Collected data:
________________________________________

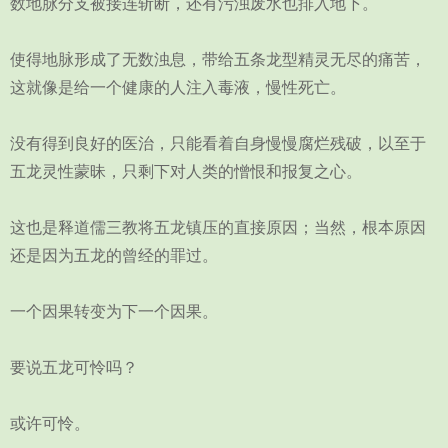
数地脉分支被接连斩断，还有污浊废水也排入地下。
使得地脉形成了无数浊息，带给五条龙型精灵无尽的痛苦，
这就像是给一个健康的人注入毒液，慢性死亡。
没有得到良好的医治，只能看着自身慢慢腐烂残破，以至于
五龙灵性蒙昧，只剩下对人类的憎恨和报复之心。
这也是释道儒三教将五龙镇压的直接原因；当然，根本原因
还是因为五龙的曾经的罪过。
一个因果转变为下一个因果。
要说五龙可怜吗？
或许可怜。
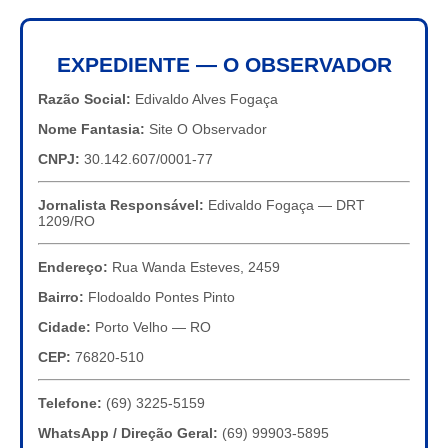
EXPEDIENTE — O OBSERVADOR
Razão Social:
Edivaldo Alves Fogaça
Nome Fantasia:
Site O Observador
CNPJ:
30.142.607/0001-77
Jornalista Responsável:
Edivaldo Fogaça — DRT
1209/RO
Endereço:
Rua Wanda Esteves, 2459
Bairro:
Flodoaldo Pontes Pinto
Cidade:
Porto Velho — RO
CEP:
76820-510
Telefone:
(69) 3225-5159
WhatsApp / Direção Geral:
(69) 99903-5895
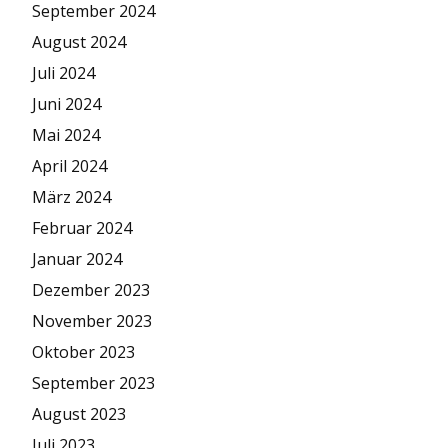
September 2024
August 2024
Juli 2024
Juni 2024
Mai 2024
April 2024
März 2024
Februar 2024
Januar 2024
Dezember 2023
November 2023
Oktober 2023
September 2023
August 2023
Juli 2023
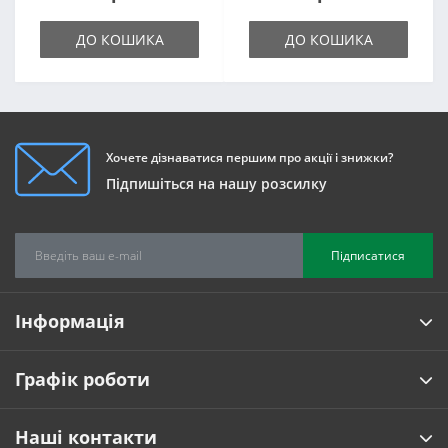
ДО КОШИКА
ДО КОШИКА
Хочете дізнаватися першим про акції і знижки?
Підпишіться на нашу розсилку
Підписатися
Інформація
Графік роботи
Наші контакти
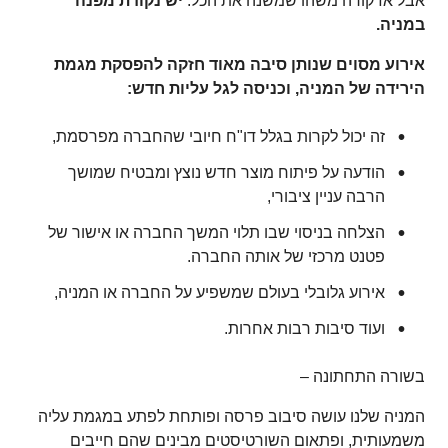
אבל אז קורה משהו שמשנה את הכל:
יש נקודת מפנה
במניה.
אירוע מסוים שנותן סיבה מאוד חזקה להפסקת מגמת
הירידה של המניה, וכניסה לגל עליות חדש:
זה יכול לקרות בגלל דו"ח חיובי שהחברה מפרסמת,
הודעה על פיתוח מוצר חדש נוצץ ומבטיח שמושך
הרבה עניין ציבורי,
הצלחה בניסוי שבו תלוי המשך החברה או אישור של
פטנט מרכזי של אותה החברה.
אירוע גלובלי בעולם שמשפיע על החברה או המניה,
ועוד סיבות רבות אחרות.
בשורה התחתונה –
המניה שלנו עושה סיבוב פרסה ופותחת לפתע במגמת עליה
משמעותית, ופתאום השורטיסטים מבינים שהם חייבים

________________________________________

PROBLEM TO WORK ON: Write out the text of every entry above line for line, with no changes, and leave out the pictures.

SOLUTION:
数地脉分支被接连斩断，还有污浊废水也排入地下。
使得地脉形成了无数浊息，带给五条龙型精灵无尽的痛苦，
这就像是给一个健康的人注入毒液，慢性死亡。
没有得到良好的医治，只能看着自身慢慢腐烂残破，以至于
五龙灵性蒙昧，只剩下对人类的憎恨和报复之心。
这也是释道儒三教将五龙镇压的直接原因；当然，根本原因
还是因为五龙的曾经的罪过。
一个因果转变为下一个因果。
要说五龙可怜吗？
或许可怜。
EXPEDIENTE — O OBSERVADOR
Razão Social:
Edivaldo Alves Fogaça
Nome Fantasia:
Site O Observador
CNPJ:
30.142.607/0001-77
Jornalista Responsável:
Edivaldo Fogaça — DRT
1209/RO
Endereço:
Rua Wanda Esteves, 2459
Bairro:
Flodoaldo Pontes Pinto
Cidade:
Porto Velho — RO
CEP:
76820-510
Telefone:
(69) 3225-5159
WhatsApp / Direção Geral:
(69) 99903-5895
September 2024
August 2024
Juli 2024
Juni 2024
Mai 2024
April 2024
März 2024
Februar 2024
Januar 2024
Dezember 2023
November 2023
Oktober 2023
September 2023
August 2023
Juli 2023
ДО КОШИКА
ДО КОШИКА
Хочете дізнаватися першим про акції і знижки?
Підпишіться на нашу розсилку
Підписатися
Інформація
Графік роботи
Наші контакти
אבל אז קורה משהו שמשנה את הכל:
יש נקודת מפנה
במניה.
אירוע מסוים שנותן סיבה מאוד חזקה להפסקת מגמת
הירידה של המניה, וכניסה לגל עליות חדש:
זה יכול לקרות בגלל דו"ח חיובי שהחברה מפרסמת,
הודעה על פיתוח מוצר חדש נוצץ ומבטיח שמושך
הרבה עניין ציבורי,
הצלחה בניסוי שבו תלוי המשך החברה או אישור של
פטנט מרכזי של אותה החברה.
אירוע גלובלי בעולם שמשפיע על החברה או המניה,
ועוד סיבות רבות אחרות.
בשורה התחתונה –
המניה שלנו עושה סיבוב פרסה ופותחת לפתע במגמת עליה
משמעותית, ופתאום השורטיסטים מבינים שהם חייבים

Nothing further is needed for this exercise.